Geschrieben am 5. März 2014 von für Litmag, LitMag-Lyrik

LitMag-Weltlyrik: Kurt Marti

Kurt Marti_Der traumfünfziger syndrom

und kaum
war das kleine Land
dem grossen krieg
ohne zerstörung entkommen
begannen seine bürger
beflügelt vom fleiss
der ihnen schon immer nachgesagt wurde
friedlich und freudig
mit der zerstörung
des landes.

 

Aus aktuellem Anlass ist es mal wieder geboten, an die „andere Schweiz“ zu erinnern… In der Schweiz finde, so vernehmen wir es von den Umfrageinstituten, der chauvinistische Populist Blocher ganz besonders bei der älteren Generation Unterstützung. Es seien gerade die älteren Eidgenossen, die sich trotzig gegen eine weitere Weltöffnung der Schweiz sperren und einem Blocher ihr Vertrauen schenken. Er scheint genau jene engstirnige, letztlich intolerante Verbohrtheit eines Teiles der Schweizer zu repräsentieren, die jenseits der Schweizer Grenzen aus Vorurteilen oft Urteile machen. Wie jüngst wieder einmal staunend zur Kenntnis genommen.

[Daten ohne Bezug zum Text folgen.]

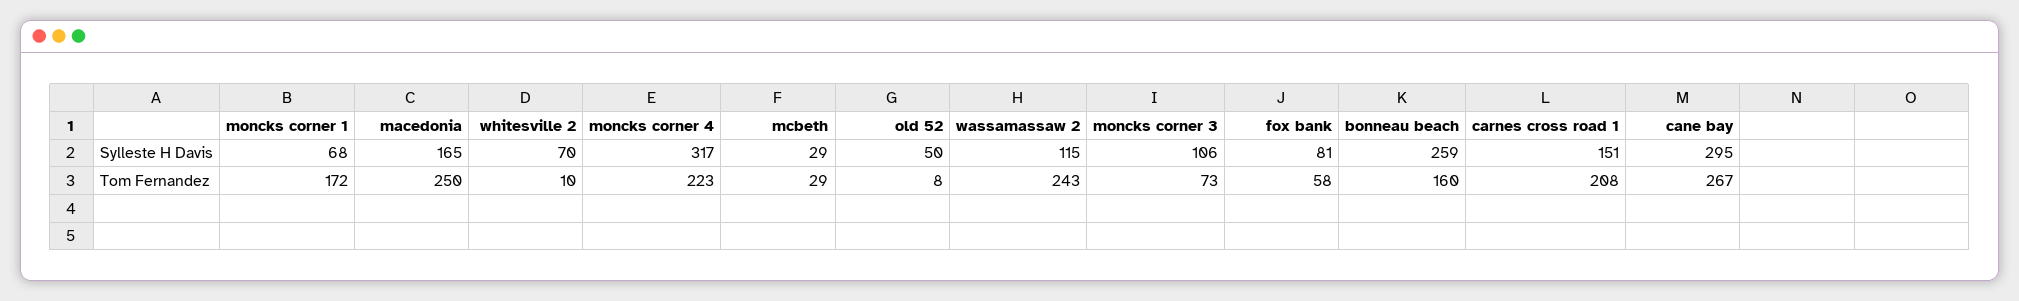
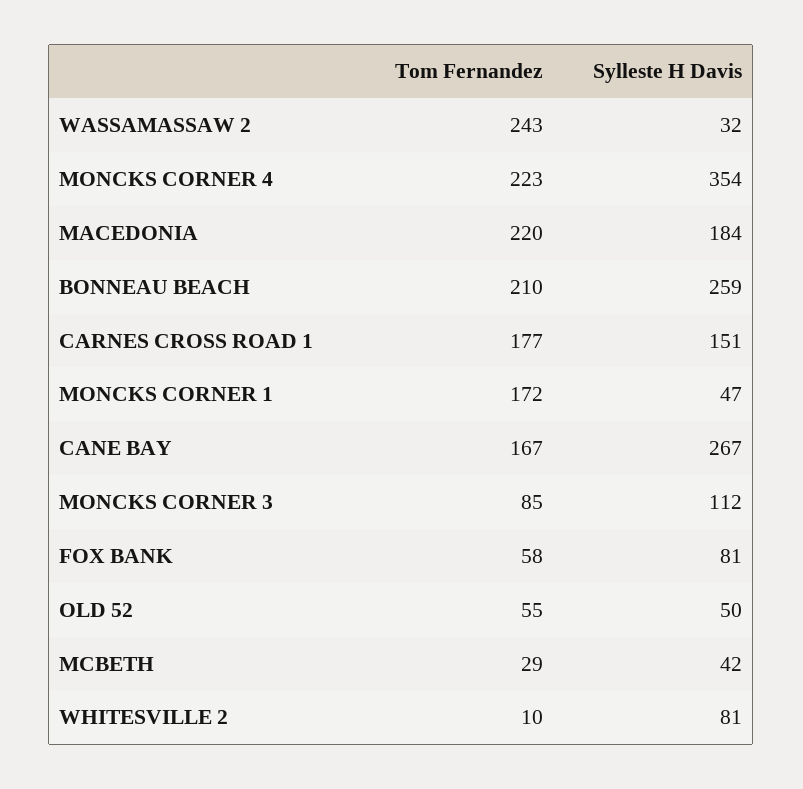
  {
    "moncks corner 1": {
-     "Sylleste H Davis": 68,
+     "Sylleste H Davis": 47,
      "Tom Fernandez": 172
    },
    "macedonia": {
-     "Sylleste H Davis": 165,
+     "Sylleste H Davis": 184,
-     "Tom Fernandez": 250
+     "Tom Fernandez": 220
    },
    "whitesville 2": {
-     "Sylleste H Davis": 70,
+     "Sylleste H Davis": 81,
      "Tom Fernandez": 10
    },
    "moncks corner 4": {
-     "Sylleste H Davis": 317,
+     "Sylleste H Davis": 354,
      "Tom Fernandez": 223
    },
    "mcbeth": {
-     "Sylleste H Davis": 29,
+     "Sylleste H Davis": 42,
      "Tom Fernandez": 29
    },
    "old 52": {
      "Sylleste H Davis": 50,
-     "Tom Fernandez": 8
+     "Tom Fernandez": 55
    },
    "wassamassaw 2": {
-     "Sylleste H Davis": 115,
+     "Sylleste H Davis": 32,
      "Tom Fernandez": 243
    },
    "moncks corner 3": {
-     "Sylleste H Davis": 106,
+     "Sylleste H Davis": 112,
-     "Tom Fernandez": 73
+     "Tom Fernandez": 85
    },
    "fox bank": {
      "Sylleste H Davis": 81,
      "Tom Fernandez": 58
    },
    "bonneau beach": {
      "Sylleste H Davis": 259,
-     "Tom Fernandez": 160
+     "Tom Fernandez": 210
    },
    "carnes cross road 1": {
      "Sylleste H Davis": 151,
-     "Tom Fernandez": 208
+     "Tom Fernandez": 177
    },
    "cane bay": {
-     "Sylleste H Davis": 295,
+     "Sylleste H Davis": 267,
-     "Tom Fernandez": 267
+     "Tom Fernandez": 167
    }
  }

In diesen Zeiten ist man besonders froh, dass es in der Schweiz auch noch Menschen und Schriftsteller wie den schreibenden Pfarrer Kurt Marti gibt. Auch er ist einer jener Alten, jetzt sogar schon Ur-Alten, denen sicherlich Vieles an den Schweizer Verhältnissen maßlos ärgert, die aber für Politiker vom Schlage Blocher unerreichbar sind.

Marti personifiziert noch jenen republikanisch gesinnten, liberalen und zur Welt hin geöffneten Schweizer, der im Ausland wie die verstorbenen Max Frisch, Friedrich Dürrenmatt, Niklaus Meienberg oder Francois Bondy und lebende Autoren wie Peter von Matt, Iso Camartin, Peter Bichsel, Urs Widmer Zora del Buono und Fleur Jaeggy die „andere Schweiz“ repräsentiert.

Vielleicht gehört Marti nicht zu den ganz großen zeitgenössischen Schriftstellern, auch nicht in der Schweiz, aber die literarische Welt (und nicht nur die) wäre ärmer, wenn es einen wie ihn nicht geben würde. Marti steht in den besten republikanischen Traditionen eidgenössischen Selbstbewusstseins: aufrührend gegen die da oben und der Welt mit offenen Armen zugeneigt.

An diese „gute Schweiz“ ist zu erinnern, wenn jetzt mal wieder mit teutonischer Arroganz (und Ignoranz) auf „die“ engstirnige und egoistische Schweiz heruntergeschaut wird. „Das Eigenschaftswort ’schweizerisch'“, so hat Marti einmal geschrieben, „meint eine spezifische Art, mit unseren Problemen nicht fertig zu werden.“

Und wie hieße dann das Eigenschaftswort „deutsch“…?

Carl Wilhelm Macke
(kein Schweizer und weder verwandt noch verschwägert mit Schweizer)

Nachsatz zur Reihe „Weltlyrik“: Wenn man fast täglich im Rahmen der Koordinierung des Netzwerks „Journalisten helfen Journalisten“ (www.journalistenhelfen.org) mit Mord und Totschlag auf allen fünf Kontinenten konfrontiert wird, dann wundert man sich, warum immer wieder auch verfolgte Journalisten in aller Welt neben ihren Recherchen über korrupte und diktatorische Regime Gedichte schreiben und lesen.  Gäbe es sie nicht, es würde uns etwas fehlen – etwas Großes, etwas, das uns leben und träumen, kämpfen und trauern, lieben und verzeihen lässt. Aber „Poesie ist aber auch eine große Sprachübung. Ich kann nicht auf sie verzichten. Sie verlangt tiefe sprachliche Konzentration, und das kommt der Prosa zugute“ (Der polnische „Weltreporter“ Ryszard Kapuscinski).  CWM

Kurt Marti: Der Traum, geboren zu sein. Nagel & Kimche 2003. 240 Seiten. 23,50 Euro.